## PROBLEMA
Indica da dove partiva il cursus honorum nella DC e nel PCI secondo il testo sulla classe dirigente italiana.

## ESTRATTO DELLA PAGINA
┄┄┄┄┄┄
Nonno
Scalfari nella sua omelia domenicale lamenta che l'Italia ha
bisogno di una classe dirigente per superare lo stallo attuale. Tolti
quei due-tre-quattro anziani che sono ancora in circolazione con
qualche potere morale e/o politico: Mattarella (76 anni) , Gentiloni
(63 anni: il più giovane!) Padoan (68 anni) e Berlusconi ( 81 anni)
tutto il resto della truppa sono il prodotto di quell'Italia che
Pasolini sanzionava senza pietà. Sono il prodotto di una scuola di
massa nella quale la qualità è via via scemata fino alla situa-zione
attuale: ricordate quell'”inginocchiati!” ?.
Nella DC e nel PCI (ma anche negli altri partiti “di allora” ) prima di
arrivare a Roma c'era tutto un cursus honorum che partiva da un ente
locale o da una fabbrica o da un ufficio e via via saliva fino ad
arrivare al Parlamento.
Che oggi qualcosa del genere resti ancora in FI o nel PD è ovvio visto
che sono le due formazioni politiche più vecchie come matrice iniziale
e quindi anche come metodo selettivo della classe dirigente.
┄┄┄┄┄┄
[Voci del dataset]
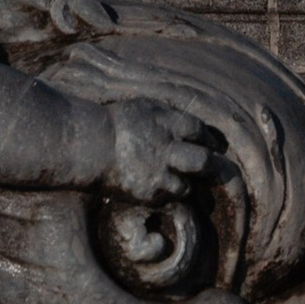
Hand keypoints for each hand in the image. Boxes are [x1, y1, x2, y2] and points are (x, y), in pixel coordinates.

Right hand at [98, 96, 218, 199]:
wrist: (91, 146)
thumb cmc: (118, 123)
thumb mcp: (147, 107)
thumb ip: (172, 116)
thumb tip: (194, 127)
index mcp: (167, 124)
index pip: (199, 131)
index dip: (208, 139)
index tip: (211, 144)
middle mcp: (166, 149)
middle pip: (203, 161)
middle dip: (212, 166)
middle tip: (213, 168)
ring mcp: (157, 173)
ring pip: (189, 185)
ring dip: (190, 183)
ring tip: (185, 179)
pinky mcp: (148, 192)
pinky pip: (170, 196)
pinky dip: (171, 192)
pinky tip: (164, 185)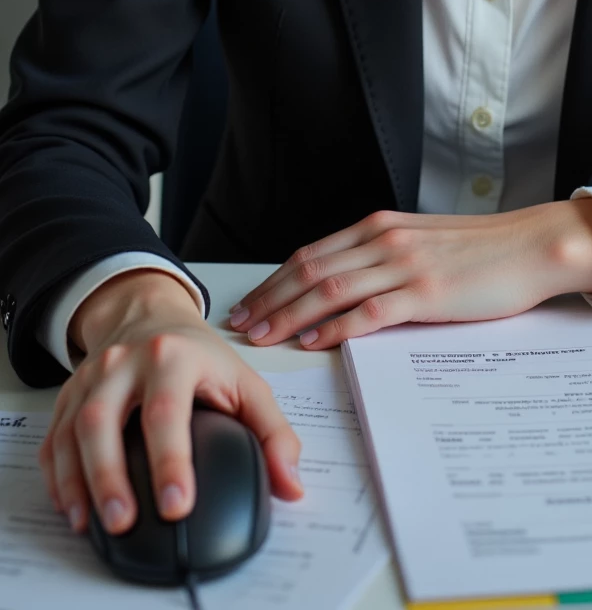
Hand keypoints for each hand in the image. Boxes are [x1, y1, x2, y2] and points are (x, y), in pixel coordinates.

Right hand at [38, 269, 302, 537]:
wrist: (152, 315)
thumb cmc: (200, 355)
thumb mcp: (245, 382)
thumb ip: (273, 433)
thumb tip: (291, 485)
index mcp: (174, 356)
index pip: (167, 410)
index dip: (171, 460)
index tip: (177, 505)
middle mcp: (126, 363)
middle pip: (104, 418)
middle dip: (109, 474)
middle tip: (124, 520)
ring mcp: (91, 377)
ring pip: (72, 429)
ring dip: (77, 481)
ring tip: (91, 523)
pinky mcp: (68, 395)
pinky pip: (53, 437)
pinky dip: (57, 476)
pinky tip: (72, 506)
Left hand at [228, 199, 591, 347]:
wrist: (533, 244)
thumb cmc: (484, 250)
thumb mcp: (424, 244)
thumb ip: (386, 258)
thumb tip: (350, 285)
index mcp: (382, 226)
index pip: (313, 253)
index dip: (276, 280)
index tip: (251, 302)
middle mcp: (386, 240)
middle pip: (311, 270)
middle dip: (270, 299)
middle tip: (241, 326)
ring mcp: (405, 265)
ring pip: (331, 289)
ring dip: (290, 315)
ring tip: (265, 337)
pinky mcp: (427, 293)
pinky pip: (370, 311)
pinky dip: (336, 327)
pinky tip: (314, 341)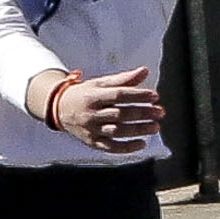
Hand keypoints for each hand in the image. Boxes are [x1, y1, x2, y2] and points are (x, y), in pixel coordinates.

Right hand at [50, 65, 164, 153]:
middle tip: (160, 112)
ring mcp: (91, 129)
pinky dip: (127, 147)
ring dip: (138, 130)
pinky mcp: (92, 142)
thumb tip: (144, 71)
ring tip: (155, 127)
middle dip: (142, 113)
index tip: (154, 96)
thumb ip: (123, 79)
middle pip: (120, 114)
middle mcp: (91, 114)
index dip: (138, 96)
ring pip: (117, 131)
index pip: (119, 95)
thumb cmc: (85, 94)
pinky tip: (142, 144)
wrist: (58, 109)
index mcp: (93, 96)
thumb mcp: (100, 83)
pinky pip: (110, 147)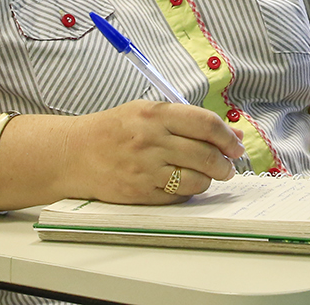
┄┄┄┄┄┄
## RISULTATO DELL'ESERCIZIO
Partiva da un ente locale, da una fabbrica o da un ufficio.